Por Luciano Martins Costa, no Observatório da Imprensa:

O título do seminário, realizado quinta-feira (21/2) em São Paulo, era “Caminhos da sustentabilidade: como as novas tecnologias estão impactando o modelo de negócio da imprensa, o fazer jornalístico e o relacionamento com o mundo empresarial” – uma iniciativa da consultoria Mega Brasil.

Na plateia, jornalistas, diretores de empresas e instituições encarregados das relações com a imprensa e representantes de assessorias de comunicação. Encarregados dos debates, dirigentes dos três diários de circulação nacional e do principal jornal de economia e negócios do país.

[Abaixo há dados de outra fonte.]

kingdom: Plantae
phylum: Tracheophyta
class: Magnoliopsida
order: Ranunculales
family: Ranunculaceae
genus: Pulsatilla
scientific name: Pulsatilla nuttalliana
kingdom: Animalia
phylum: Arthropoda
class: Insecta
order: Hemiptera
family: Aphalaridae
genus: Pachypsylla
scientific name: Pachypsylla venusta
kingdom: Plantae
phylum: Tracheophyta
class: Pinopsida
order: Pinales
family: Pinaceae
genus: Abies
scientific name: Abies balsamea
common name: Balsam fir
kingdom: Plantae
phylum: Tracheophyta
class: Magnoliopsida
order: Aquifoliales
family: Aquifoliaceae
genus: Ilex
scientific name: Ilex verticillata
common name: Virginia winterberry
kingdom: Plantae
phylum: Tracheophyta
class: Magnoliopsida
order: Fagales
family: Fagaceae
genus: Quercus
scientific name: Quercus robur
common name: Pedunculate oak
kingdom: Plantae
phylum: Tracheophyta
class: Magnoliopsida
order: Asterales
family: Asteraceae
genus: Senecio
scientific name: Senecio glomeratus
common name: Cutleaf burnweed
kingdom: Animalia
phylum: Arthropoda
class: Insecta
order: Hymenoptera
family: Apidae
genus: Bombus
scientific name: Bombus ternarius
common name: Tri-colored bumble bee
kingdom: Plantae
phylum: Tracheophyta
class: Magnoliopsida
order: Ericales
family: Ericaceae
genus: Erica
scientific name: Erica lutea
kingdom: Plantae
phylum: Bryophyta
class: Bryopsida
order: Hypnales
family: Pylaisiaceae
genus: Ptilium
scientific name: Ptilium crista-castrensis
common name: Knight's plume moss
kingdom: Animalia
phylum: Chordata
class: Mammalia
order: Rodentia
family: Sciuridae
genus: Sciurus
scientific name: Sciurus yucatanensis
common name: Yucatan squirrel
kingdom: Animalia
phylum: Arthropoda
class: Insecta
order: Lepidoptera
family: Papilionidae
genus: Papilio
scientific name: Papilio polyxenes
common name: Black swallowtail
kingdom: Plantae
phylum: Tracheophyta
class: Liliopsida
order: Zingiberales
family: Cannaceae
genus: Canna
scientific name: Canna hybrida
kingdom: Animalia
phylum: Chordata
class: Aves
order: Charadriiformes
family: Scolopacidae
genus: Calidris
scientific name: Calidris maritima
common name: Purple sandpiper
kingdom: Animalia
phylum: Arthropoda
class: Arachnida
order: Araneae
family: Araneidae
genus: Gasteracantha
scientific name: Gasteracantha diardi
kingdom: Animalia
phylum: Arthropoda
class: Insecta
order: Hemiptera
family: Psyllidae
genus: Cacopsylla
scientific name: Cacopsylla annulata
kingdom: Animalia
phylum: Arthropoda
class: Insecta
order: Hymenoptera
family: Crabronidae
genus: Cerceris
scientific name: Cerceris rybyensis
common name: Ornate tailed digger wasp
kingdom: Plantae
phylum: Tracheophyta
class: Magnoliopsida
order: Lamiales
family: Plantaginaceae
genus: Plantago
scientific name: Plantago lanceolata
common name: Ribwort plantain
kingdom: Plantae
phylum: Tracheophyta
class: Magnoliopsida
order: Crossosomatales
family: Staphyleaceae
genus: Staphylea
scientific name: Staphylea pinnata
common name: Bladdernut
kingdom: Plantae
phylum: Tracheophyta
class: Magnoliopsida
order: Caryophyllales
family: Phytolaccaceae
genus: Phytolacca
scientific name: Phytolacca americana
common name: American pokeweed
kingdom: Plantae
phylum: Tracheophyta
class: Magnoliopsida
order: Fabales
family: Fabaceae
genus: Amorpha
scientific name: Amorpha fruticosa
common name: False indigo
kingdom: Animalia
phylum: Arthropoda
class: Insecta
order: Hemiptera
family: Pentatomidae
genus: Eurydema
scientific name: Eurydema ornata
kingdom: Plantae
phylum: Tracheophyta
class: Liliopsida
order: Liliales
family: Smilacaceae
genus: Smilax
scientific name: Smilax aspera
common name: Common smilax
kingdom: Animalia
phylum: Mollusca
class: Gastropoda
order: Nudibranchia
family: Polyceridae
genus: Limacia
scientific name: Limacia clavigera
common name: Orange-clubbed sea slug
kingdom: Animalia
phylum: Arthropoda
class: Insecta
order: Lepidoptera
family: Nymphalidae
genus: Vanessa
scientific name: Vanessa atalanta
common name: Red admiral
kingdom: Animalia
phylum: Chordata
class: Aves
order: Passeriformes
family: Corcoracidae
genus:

Ricardo Gandour, diretor de conteúdo do Estado de S. Paulo, que estava ocupado na recepção à blogueira Yoani Sánchez, enviou um vídeo, com o qual foi aberto o evento, mas se limitou a conjecturar sobre o que seria um empreendimento sustentável de comunicação. Para ele, a sustentabilidade da imprensa diante do desafio das tecnologias digitais só pode ser garantida se o produto jornalístico atender os interesses da cadeia de valor do jornalismo. Citou como exemplos desse complexo de interesses o leitor, os jornalistas, anunciantes, acionistas, gestores e – acrescentou posteriormente – o governo e os poderes da República.

Sustentabilidade, em resumo, na sua opinião, é gestão de recursos, mas depende de uma sintonia entre as partes interessadas. “Um empreendimento é sustentável se a crença das partes coincidir com a crença do todo”, afirmou.

Gandour citou a cobertura das eleições de 2010 e o noticiário sobre o julgamento da Ação Penal 470 como exemplos em que esses interesses estariam convergindo. Em outras palavras: para o diretor do Estadão, o ideal é buscar a homogeneidade, a fidelidade a um conjunto específico de valores, que se torna ainda mais relevante diante da fragmentação das plataformas de publicação.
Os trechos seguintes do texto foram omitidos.